The film is diplomatic and deliberately vague in its characterization of exactly what kabbalah is and for whom it is intended. Is it the deeper spiritual interpretations of the Torah and Talmud, reachable only by Jews who have studied for dozens of years? Is it a path to inner fulfillment, a social fad embraced by celebrities such as Madonna, Mick Jagger and Gwyneth Paltrow? Or is kabbalah — as the Kabbalah Centre New York characterizes it — “an ancient wisdom that provides practical tools for creating joy and lasting fulfillment … an incredible system of technology that will completely change the way you look at your world”?

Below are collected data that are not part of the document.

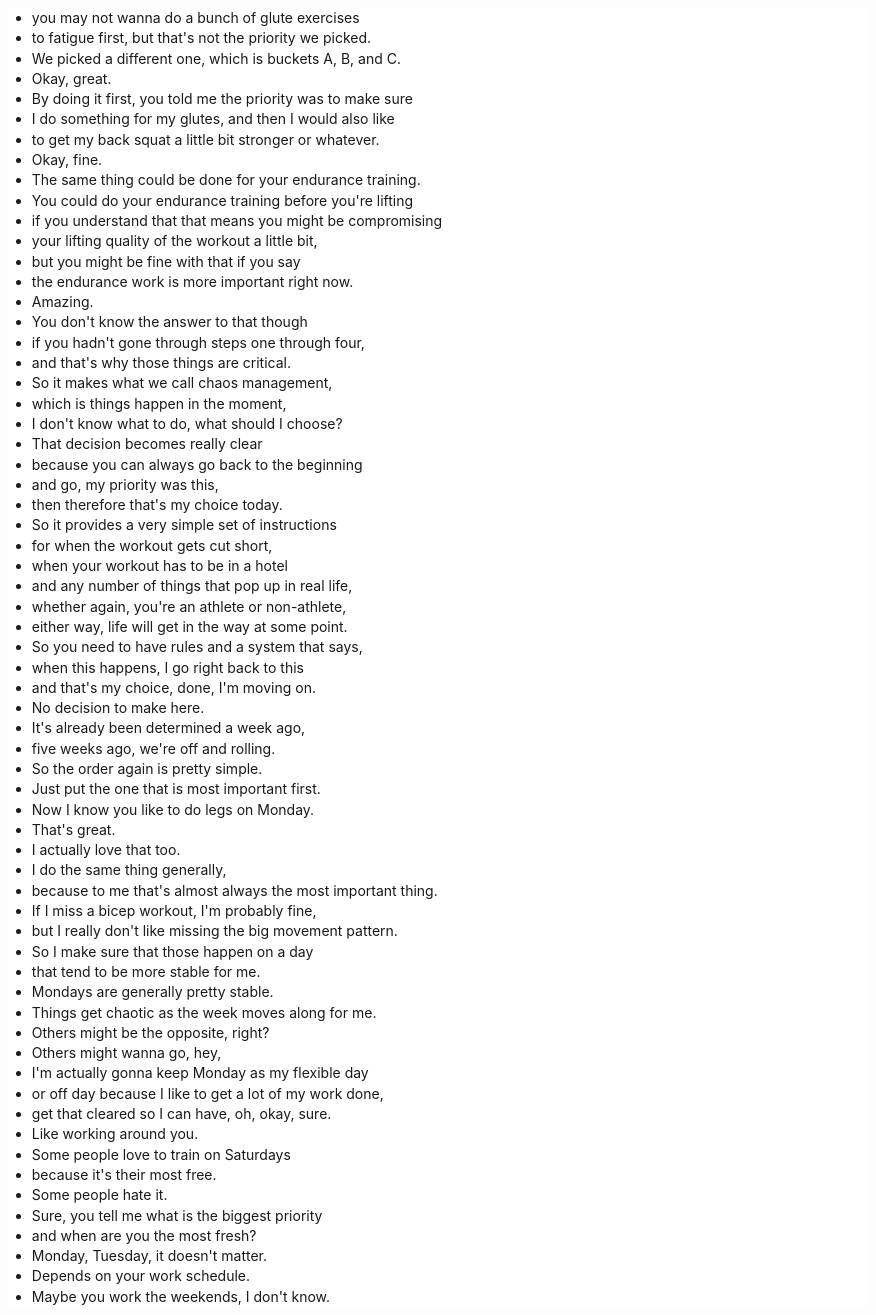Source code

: *  you may not wanna do a bunch of glute exercises
*  to fatigue first, but that's not the priority we picked.
*  We picked a different one, which is buckets A, B, and C.
*  Okay, great.
*  By doing it first, you told me the priority was to make sure
*  I do something for my glutes, and then I would also like
*  to get my back squat a little bit stronger or whatever.
*  Okay, fine.
*  The same thing could be done for your endurance training.
*  You could do your endurance training before you're lifting
*  if you understand that that means you might be compromising
*  your lifting quality of the workout a little bit,
*  but you might be fine with that if you say
*  the endurance work is more important right now.
*  Amazing.
*  You don't know the answer to that though
*  if you hadn't gone through steps one through four,
*  and that's why those things are critical.
*  So it makes what we call chaos management,
*  which is things happen in the moment,
*  I don't know what to do, what should I choose?
*  That decision becomes really clear
*  because you can always go back to the beginning
*  and go, my priority was this,
*  then therefore that's my choice today.
*  So it provides a very simple set of instructions
*  for when the workout gets cut short,
*  when your workout has to be in a hotel
*  and any number of things that pop up in real life,
*  whether again, you're an athlete or non-athlete,
*  either way, life will get in the way at some point.
*  So you need to have rules and a system that says,
*  when this happens, I go right back to this
*  and that's my choice, done, I'm moving on.
*  No decision to make here.
*  It's already been determined a week ago,
*  five weeks ago, we're off and rolling.
*  So the order again is pretty simple.
*  Just put the one that is most important first.
*  Now I know you like to do legs on Monday.
*  That's great.
*  I actually love that too.
*  I do the same thing generally,
*  because to me that's almost always the most important thing.
*  If I miss a bicep workout, I'm probably fine,
*  but I really don't like missing the big movement pattern.
*  So I make sure that those happen on a day
*  that tend to be more stable for me.
*  Mondays are generally pretty stable.
*  Things get chaotic as the week moves along for me.
*  Others might be the opposite, right?
*  Others might wanna go, hey,
*  I'm actually gonna keep Monday as my flexible day
*  or off day because I like to get a lot of my work done,
*  get that cleared so I can have, oh, okay, sure.
*  Like working around you.
*  Some people love to train on Saturdays
*  because it's their most free.
*  Some people hate it.
*  Sure, you tell me what is the biggest priority
*  and when are you the most fresh?
*  Monday, Tuesday, it doesn't matter.
*  Depends on your work schedule.
*  Maybe you work the weekends, I don't know.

Whatever its purpose, kabbalah has a universal appeal, according to Bram. “Probably 80 percent of the people who go through the doors of the Kabbalah Centre are not Jewish,” he said. “There’s a real thirst. I’m told Muslims in Iran go online and look for courses in kabbalah.”

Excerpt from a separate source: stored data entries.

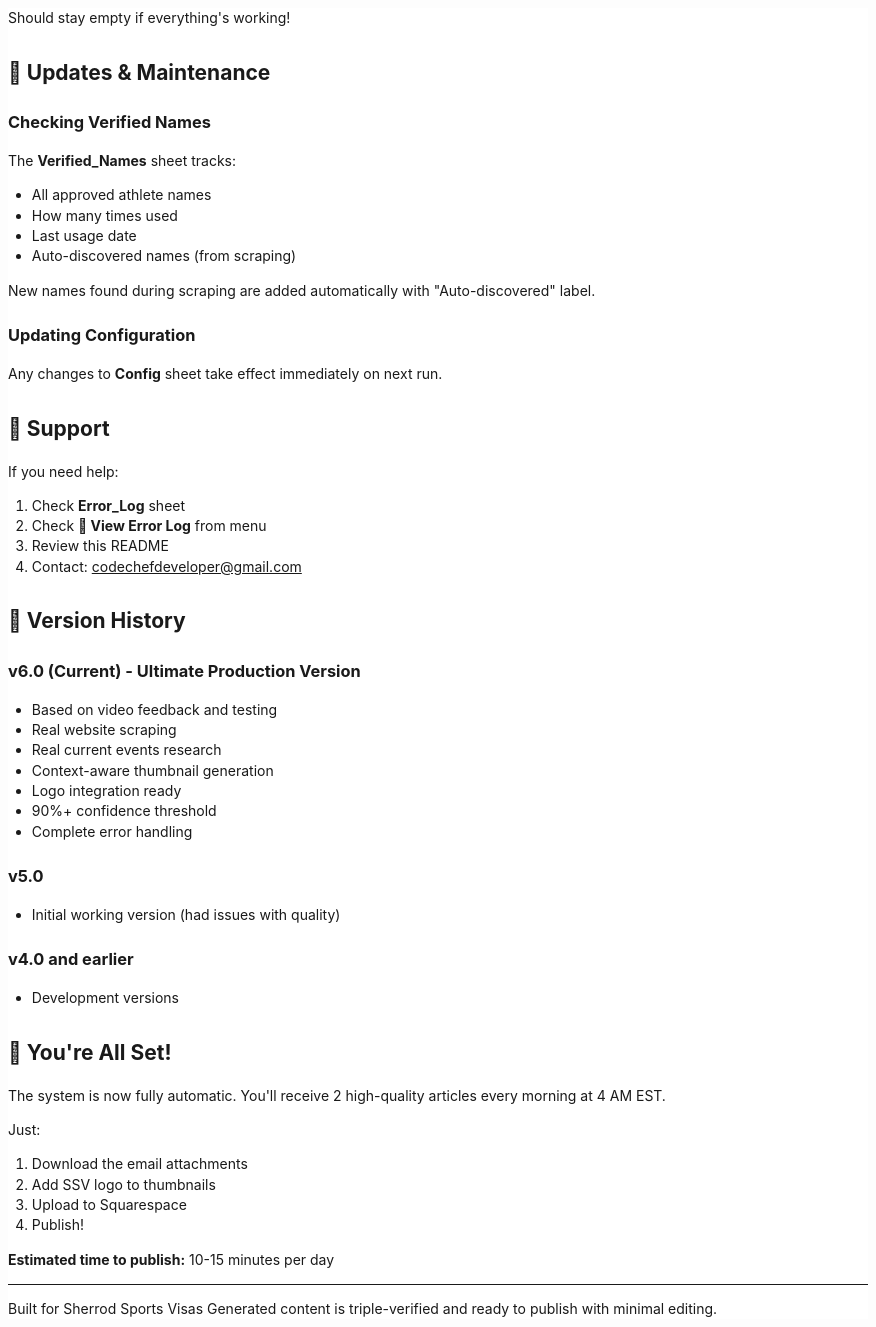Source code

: Should stay empty if everything's working!

## 🔄 Updates & Maintenance

### Checking Verified Names
The **Verified_Names** sheet tracks:
- All approved athlete names
- How many times used
- Last usage date
- Auto-discovered names (from scraping)

New names found during scraping are added automatically with "Auto-discovered" label.

### Updating Configuration
Any changes to **Config** sheet take effect immediately on next run.

## 🤝 Support

If you need help:
1. Check **Error_Log** sheet
2. Check **📧 View Error Log** from menu
3. Review this README
4. Contact: codechefdeveloper@gmail.com

## 📝 Version History

### v6.0 (Current) - Ultimate Production Version
- Based on video feedback and testing
- Real website scraping
- Real current events research
- Context-aware thumbnail generation
- Logo integration ready
- 90%+ confidence threshold
- Complete error handling

### v5.0
- Initial working version (had issues with quality)

### v4.0 and earlier
- Development versions

## 🎉 You're All Set!

The system is now fully automatic. You'll receive 2 high-quality articles every morning at 4 AM EST.

Just:
1. Download the email attachments
2. Add SSV logo to thumbnails
3. Upload to Squarespace
4. Publish!

**Estimated time to publish:** 10-15 minutes per day

---

Built for Sherrod Sports Visas
Generated content is triple-verified and ready to publish with minimal editing.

Bram’s interest in kabbalah dovetailed with his desire to explore his family’s Orthodox roots, although, as he points out, his path leading first to kabbalah and from there into his religious heritage — instead of the other way around — is somewhat unusual. The film follows Bram and his family to a Sukkot celebration with some of his Orthodox cousins in Brooklyn. As his journey deepens, Bram meets more relatives, samples more elements of the culture, and speaks to kabbalah instructors all over New York City and in Israel.
He is, in many ways, a student on a quest for knowledge, an onscreen persona that co-director Judah Lazarus characterizes as both genuine and charismatic. In other words, that American we observe cutting loose with 250,000 religious Jews in an Israeli mosh pit at the beginning of “Kabbalah Me” is not putting on an act.
“He is very honest and open in front of the camera, and he has an easy rapport with people,” Lazarus said. “Unlike me, Steven grew up in the Reform tradition, not Orthodox, and what he did was very valuable for me. He really had a love and an appreciation of observance of religious Judaism. He saw the beauty of those traditions in a natural and organic way, and I think he envied them.”
The deeper he delves into religious practices and kabbalah, the more Bram seems to leave his family behind. His wife, Miriam, and his two daughters are shown in the film asking questions and expressing some doubt over changes in Bram. Miriam Bram, who was also raised Jewish, admits she doesn’t connect to the spiritual and religious aspect of the faith with the same intensity as her husband, and says in the film, “I’d prefer he not be too extreme, since that would be in contrast with what I want.”
Miriam Bram had not seen the completed film prior to one of the screenings after the theatrical release of “Kabbalah Me.” But she said she is proud of her husband’s accomplishment.
“We have come to a better understanding, and we’re more united,” she said. “He has been clear he’s going to do his thing, but not in ways that would affect or uproot our family life as it is. I’ve been more open to learning from a spiritual standpoint.”
For his part, since going on his quest and making the film, Bram reports being more patient and being a better listener.
“I’m not saying I’m all the way there, but I’ve made strides,” he said. “I think I care about people more than I used to. I’m trying to see my life in the context of all of human creation. When you do that, how can you be upset over someone saying something bad about you?”